Protein concentrations have traditionally been determined by the method of Lowry and co-workers (Lowry et al., 1951) using the Folin-Ciocalteau reagent, but this method has been found to be interfered with by salts or detergents in the sample. However, the presence of salts or detergents etc. in the sample interferes with this method, and Peterson (1977) describes an improved method which partially solves these problems. This experiment was derived from the Laboratory Guide for Protein Purification and Identification by Hau-Chu Chu.
Operation method
Measurement of protein concentration in the presence of interfering substances
Materials and Instruments
Reagent A Reagent B Bovine serum albumin Sodium deoxycholate Sodium trichloroacetate Move Materials For more product details, please visit Aladdin Scientific website.
Bovine serum albumin (BSA)
Sodium deoxycholate (0.15%)
Sodium trichloroacetate (TCA; 72%)
Reagents
Reagent A
Reagent B
(For the recipe, see Preparation of reagents pp.234-240)
Procedures
1) Prepare lmg/ml BSA solution in distilled water, dispense it, and freeze it at -20°C for later use.
2) Prepare a standard curve, and prepare the following mixtures in 1.5-ml microcentrifuge tubes: 3) Dilute membrane protein samples (1:10) with distilled water, and take 5-ul, 10-ul, and 20-ul aliquots for determination.
3) Dilute the membrane protein samples (1:10) with distilled water and take 5-ul, 10-ul, 20-ul aliquots for determination. For solubilized membrane protein or WGA column chromatographic fraction, no dilution is necessary, 10ul can be taken. Take another 10ul of buffer in the blank control tube to determine the absorption value of the buffer component.
Note: Steps 4-8 can be omitted if there are no interfering substances, their contents are negligible, or they are properly controlled. In such cases, dilute each sample to 0.4 ml with distilled water.
4) Dilute membrane protein sample to 1 ml with distilled water.
5) Add 0.1 ml of 0.15% sodium deoxycholate to each tube. Mix and allow to stand at room temperature for 10 min.
6) Add 0.1 ml 72% TCA to each tube. Mix and centrifuge in a microcentrifuge for 15 min at room temperature.

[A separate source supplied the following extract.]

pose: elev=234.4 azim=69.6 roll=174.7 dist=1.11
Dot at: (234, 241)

7) Discard supernatant. Can be pipetted efficiently.
8) Add 0.4 ml distilled water to each tube.
9) Add 0.4 ml Reagent A to each tube, mix well with shaking and leave at room temperature for 10 min.
10) Add 0.2 ml Reagent B to each tube and mix immediately. Incubate for 30 min at room temperature.

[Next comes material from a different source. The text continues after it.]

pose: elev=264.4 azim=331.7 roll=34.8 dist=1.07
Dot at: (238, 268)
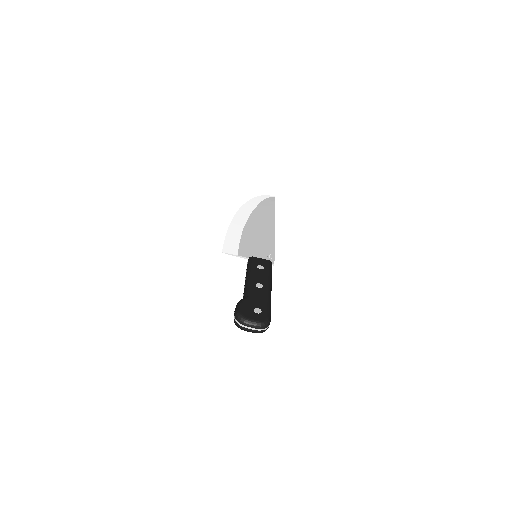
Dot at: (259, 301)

11) Read absorbance at 750nm.
Note: Read absorbance within 2 hours unless standard protein samples are included in each sample set. This method can be easily converted to a micro-assay by reducing the volume of the 8-10 steps by a factor of 10 to increase the sensitivity of the 1%~2% per hour coloration at room temperature. Steps 1 to 7 are the same as for the macronutrient assay, except that the amount of protein used in the standard curve is reduced to 0.1-10ug.
12) Plot the amount of protein in the standard sample tube against the absorbance at 750nm and draw a standard curve.
13) Based on the absorbance at 750nm of each sample, the amount of protein in each sample will be calculated from the standard curve.